Numerical Analysis of Immiscible WAG Recovery Mechanisms in a Large North Sea Field

A large North Sea oil field with excellent reservoir properties in which water injection with full voidage replacement has been the primary drainage mechanism since production start-up is considered. Full-field immiscible WAG injection is planned to further enhance the oil recovery by improving microscopic and macroscopic displacement efficiency. The objective of this work is to use numerical simulations to gain a detailed understanding of the WAG recovery mechanisms and quantify the stake.

This paper presents a numerical analysis of the main physical mechanisms contributing to the incremental WAG recovery compared to a standard waterflooding approach. Three-phase relative permeabilities are studied in detail to evaluate the reduction in residual oil saturation generated by successive water and gas sweeps. Using a zero-dimensional compositional simulation, the gas-oil interactions taking place during gas injection before saturation (strong condensing drive) and after saturation (weak condensing drive followed by stripping) are analyzed. Three-dimensional generalized Black-Oil simulation results are employed to quantify the magnitude of the deviscosification and oil swelling processes over time and the potential recovery increment induced by these mechanisms. Oil saturation maps are used to compute the recovery increment achieved thanks to the displacement of attic oil by the gas plume in areas not swept by water at the top of the reservoir.
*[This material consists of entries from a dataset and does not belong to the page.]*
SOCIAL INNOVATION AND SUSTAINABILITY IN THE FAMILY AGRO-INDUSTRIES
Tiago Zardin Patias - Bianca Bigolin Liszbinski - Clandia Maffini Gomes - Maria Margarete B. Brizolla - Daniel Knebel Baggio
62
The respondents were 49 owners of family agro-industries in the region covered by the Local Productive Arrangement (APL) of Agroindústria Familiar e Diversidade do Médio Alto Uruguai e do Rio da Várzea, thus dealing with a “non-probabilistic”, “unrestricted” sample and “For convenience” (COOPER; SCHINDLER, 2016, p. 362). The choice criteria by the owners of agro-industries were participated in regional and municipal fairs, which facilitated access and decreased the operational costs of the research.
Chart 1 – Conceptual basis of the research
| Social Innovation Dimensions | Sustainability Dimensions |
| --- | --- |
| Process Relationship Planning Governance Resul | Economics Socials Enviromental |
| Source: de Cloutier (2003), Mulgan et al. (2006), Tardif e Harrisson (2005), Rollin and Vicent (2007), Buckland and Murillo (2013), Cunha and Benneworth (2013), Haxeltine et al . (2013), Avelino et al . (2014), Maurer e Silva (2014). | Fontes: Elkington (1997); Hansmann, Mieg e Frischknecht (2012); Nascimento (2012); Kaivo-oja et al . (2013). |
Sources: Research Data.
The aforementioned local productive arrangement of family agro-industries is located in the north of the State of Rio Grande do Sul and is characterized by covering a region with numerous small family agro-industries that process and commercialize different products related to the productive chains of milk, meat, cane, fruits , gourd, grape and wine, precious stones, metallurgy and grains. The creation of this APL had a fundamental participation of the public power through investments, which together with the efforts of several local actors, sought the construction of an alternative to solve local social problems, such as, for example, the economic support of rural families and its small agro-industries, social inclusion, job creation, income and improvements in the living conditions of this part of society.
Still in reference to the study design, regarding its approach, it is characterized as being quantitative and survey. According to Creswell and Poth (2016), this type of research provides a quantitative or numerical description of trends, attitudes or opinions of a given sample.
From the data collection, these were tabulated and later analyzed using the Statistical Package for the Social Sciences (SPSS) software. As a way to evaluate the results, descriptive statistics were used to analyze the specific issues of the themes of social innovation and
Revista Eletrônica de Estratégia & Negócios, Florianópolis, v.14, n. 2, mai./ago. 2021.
Despite the simple Black-Oil model considered in the 3D study, the methodology summarized above provides a detailed insight into the key mechanisms yielding the excellent overall WAG incremental recovery observed in the full-field simulations. The study demonstrates that attic oil displacement is critical for the success of WAG in this field and is complemented by strong gas-oil interactions boosted by the large initial undersaturation of the oil. The results also illustrate the long-lasting beneficial impact of WAG on recovery years after the end of the cycles. A numerical sensitivity study is proposed combining grid refinement and advanced relative permeability hysteresis modeling to gain more confidence in the findings. The study concludes with a review of the limitations of the numerical modeling approach (no 3D compositional modeling, need for a more accurate time-dependent modeling of gas-oil interactions on coarse grids).